[[ Data for the task, beginning ]]

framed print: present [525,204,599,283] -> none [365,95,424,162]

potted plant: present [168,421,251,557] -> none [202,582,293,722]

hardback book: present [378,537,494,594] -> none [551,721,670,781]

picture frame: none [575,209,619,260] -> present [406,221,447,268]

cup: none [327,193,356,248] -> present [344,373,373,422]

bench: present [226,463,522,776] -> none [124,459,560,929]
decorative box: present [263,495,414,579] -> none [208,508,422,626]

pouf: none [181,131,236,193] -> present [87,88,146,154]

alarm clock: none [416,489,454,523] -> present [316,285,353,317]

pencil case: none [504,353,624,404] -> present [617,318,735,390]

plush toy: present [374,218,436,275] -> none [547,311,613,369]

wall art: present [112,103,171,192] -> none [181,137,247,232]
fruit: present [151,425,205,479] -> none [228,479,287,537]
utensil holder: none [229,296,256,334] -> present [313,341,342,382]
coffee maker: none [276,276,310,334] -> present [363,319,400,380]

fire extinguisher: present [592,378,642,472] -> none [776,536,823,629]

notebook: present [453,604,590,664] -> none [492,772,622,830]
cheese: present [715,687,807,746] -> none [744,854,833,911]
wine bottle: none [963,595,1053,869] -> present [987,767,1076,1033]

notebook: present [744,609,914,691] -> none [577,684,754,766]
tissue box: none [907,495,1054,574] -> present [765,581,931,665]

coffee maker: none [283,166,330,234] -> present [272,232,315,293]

[[ Data for the task, end ]]

Using the entries above, state the number of lines that include "notebook". Add nothing else.

2